One of the most famous pieces of classical music is, arguably, Beethoven’s ‘Moonlight sonata’ – or to give it is full title ‘Piano Sonata No.14 C# minor Op.27 no.2’. This magnificent piece of music was completed in 1801 and consists of three movements.
Traditionally classical music begins with a fast first movement before a second, slower movement and finishing with a return to a faster pace in the final third movement.
Beethoven (1770 – 1827) turned this tradition on its head and, radically, began this sonata with a slow paced first movement, a slightly quicker paced second before finishing in a flurry in the third. This represented a monumental change in the musical status-quo and certainly made people take note. (see visual graph at the end of blog). Here we shall take an in-depth look at the first movement, the subject of which I recently presented as part of the BBC ‘Proms at Home’ series with Handprint Theatre as their patron.
Let’s begin with a point of clarification – although known as the ‘Moonlight Sonata’ this work is not actually about moonlight and was not titled as such by Beethoven. German poet and music critic, Lugwig Rellstab, commented 5 years after Beethoven’s untimely death that the opening movement of the piece reminded him of the way the light of the moon hit the waters of Lake Lucerne in Switzerland. It has been referred to as the Moonlight Sonata ever since.

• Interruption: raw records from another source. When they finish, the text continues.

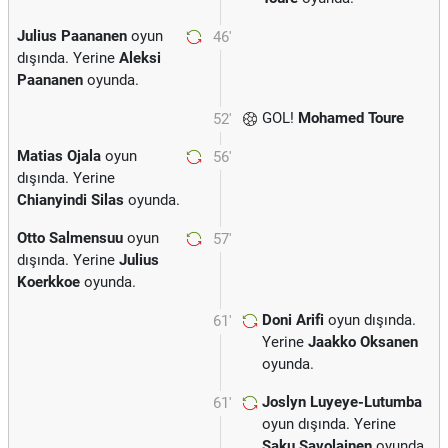
Julius Paananen
oyun
46'
dışında. Yerine
Aleksi
Paananen
oyunda.
GOL!
Mohamed Toure
52'
Matias Ojala
oyun
56'
dışında. Yerine
Chianyindi Silas
oyunda.
Otto Salmensuu
oyun
57'
dışında. Yerine
Julius
Koerkkoe
oyunda.
Doni Arifi
oyun dışında.
61'
Yerine
Jaakko Oksanen
oyunda.
Joslyn Luyeye-Lutumba
61'
oyun dışında. Yerine
Saku Savolainen
oyunda.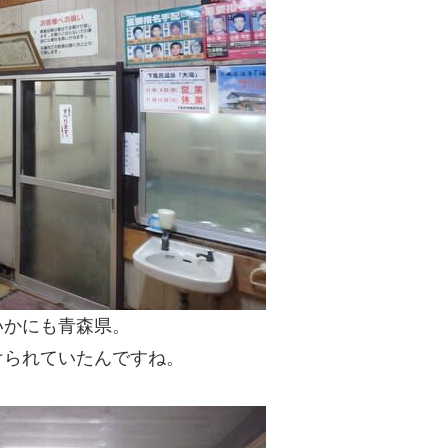
いかにも青森県。
けられていたんですね。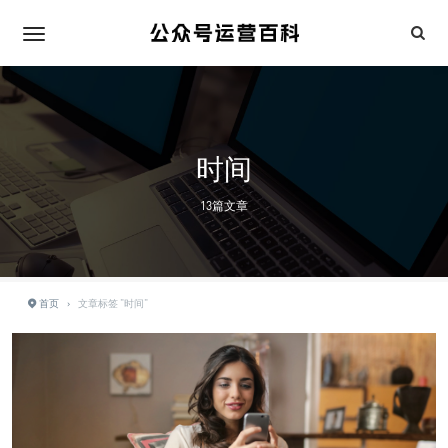
时间
13篇文章
首页
›
文章标签 "时间"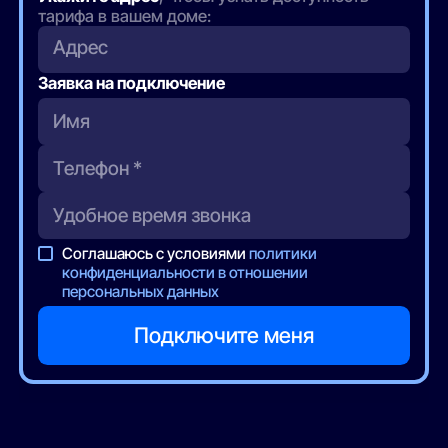
тарифа в вашем доме:
Адрес
Заявка на подключение
Соглашаюсь с условиями
политики
конфиденциальности в отношении
персональных данных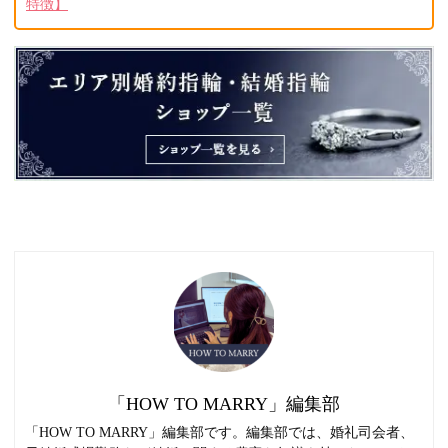
特徴】
「HOW TO MARRY」編集部
「HOW TO MARRY」編集部です。編集部では、婚礼司会者、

The piece is deeply emotive. It contains undertones of Beethoven’s unrequited love of his 17 year-old student and to his ever advancing hearing loss which, at the time of composition, was at a level so low it made even listening to music difficult. It is at times sombre, almost chest-achingly so, and has a real depth to it which borders depressing. Although technically not a love story you cannot help but to hear the sadness Beethoven had experienced.
The first movement begins quietly and uses the right hand on the piano in rotating triplets which give a dark and depressing mood to the piece. And continued to do so for the rest of the time. This is compounded by Beethoven’s use of the piano pedal, pressed down to the floor which elongates yet distorts the sound. The effect is notes which linger with a certain sadness to them.
This piece posed a significant challenge when I was presented it as part of the BBC Proms at Home programme. The aim is to use classical pieces to inspire new work; be this drawing, acting, poetry or the like, and my task was to encourage the participation of deaf people. How was I going to engage a community who may not have had access to classical pieces before? How was I going to share the emotional intensity in a way which was meaningful? I decided to make use of the ‘moonlight’ – to use the imagery of the water, lake and the light to demonstrate the emotional depths of the piece.
The ‘lake’ provided the start point. Set at the mid-point of emotional range it mirrored the middle register of the piece’s first movement. Then as the emotion intensifies the notes go lower plunging the audience into the darker, murkier waters. On the other end of the scale when the emotion is lighter the notes raise higher and the light returns, giving the audience a chance to take a step back from the darkness and bask in the glow of the moonlight. It was thought this visual image that I was able to demonstrate pitch to a visual audience.
This piece is often associated with grief and sadness. Performed by musician Alicia Keys and a four-piece string ensemble at the memorial of Kobe and Gianna Bryant it was as emotive and impactful as when played with a small string quartet. To me this is what is amazing about music – how it can effect a person’s very core and stir within emotions that are not easily articulated. This piece of music will move you, of that there is no doubt, and whether you are deaf or hearing once you have experienced it, it will stay with you.